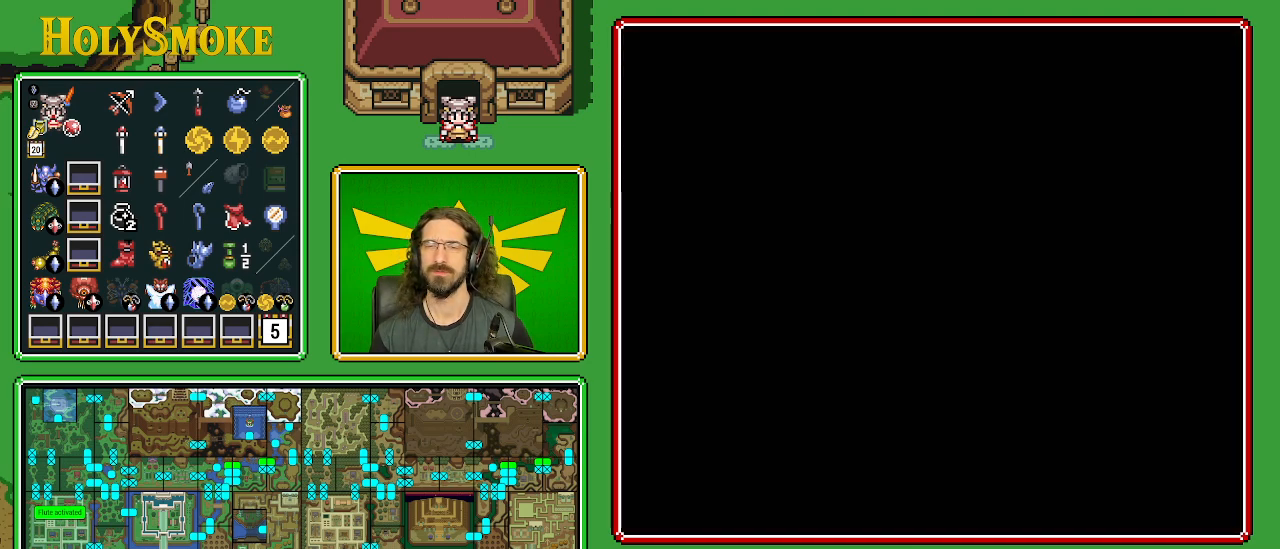
{"buttons": ["DPAD_UP"], "events": [[183, "DPAD_UP", "down"]]}
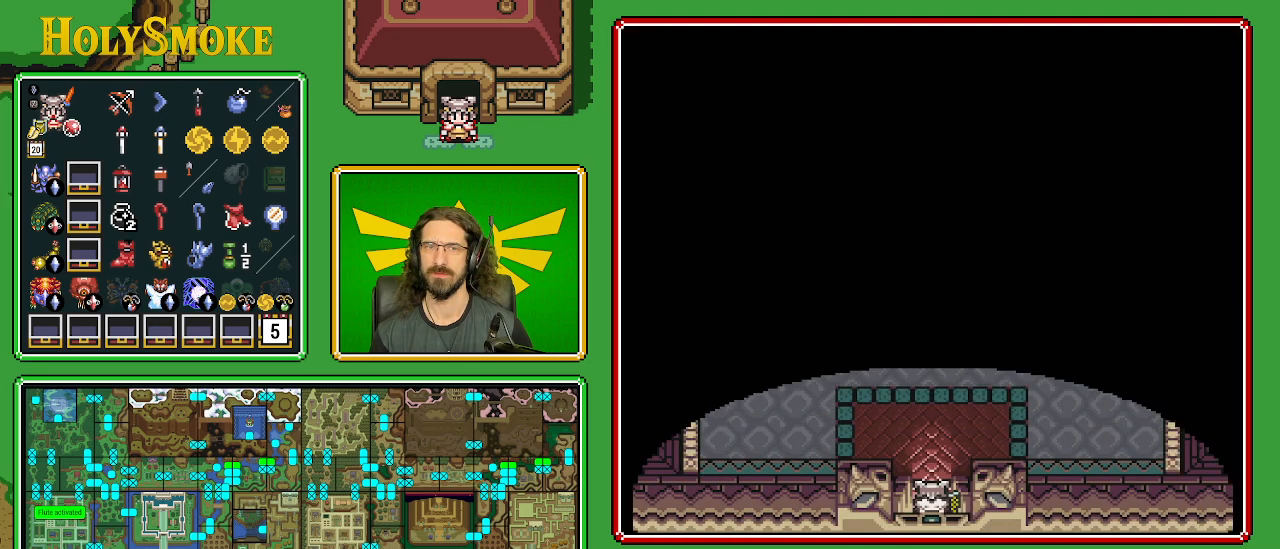
{"buttons": ["DPAD_UP"], "events": []}
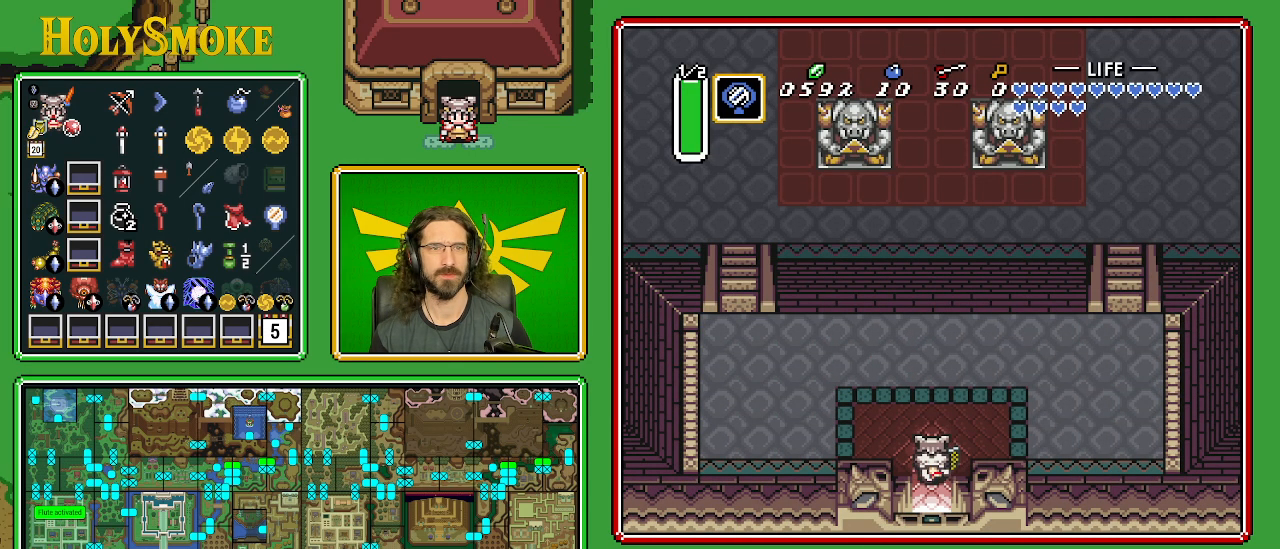
{"buttons": ["A"], "events": [[83, "A", "down"], [217, "DPAD_UP", "up"]]}
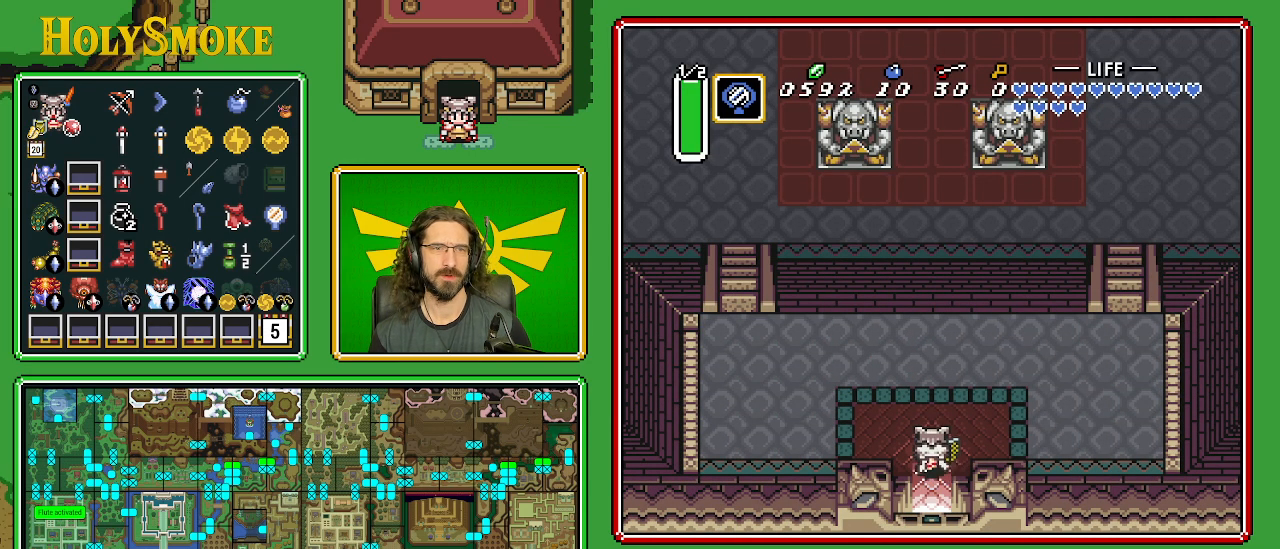
{"buttons": [], "events": [[300, "A", "up"]]}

WORK INSTRUCTION
Return the full listing exactly as it appears above, without its pictures.

RESPONSE FOR THIS EXERCISE
{"buttons": ["DPAD_UP"], "events": [[183, "DPAD_UP", "down"]]}
{"buttons": ["DPAD_UP"], "events": []}
{"buttons": ["A"], "events": [[83, "A", "down"], [217, "DPAD_UP", "up"]]}
{"buttons": [], "events": [[300, "A", "up"]]}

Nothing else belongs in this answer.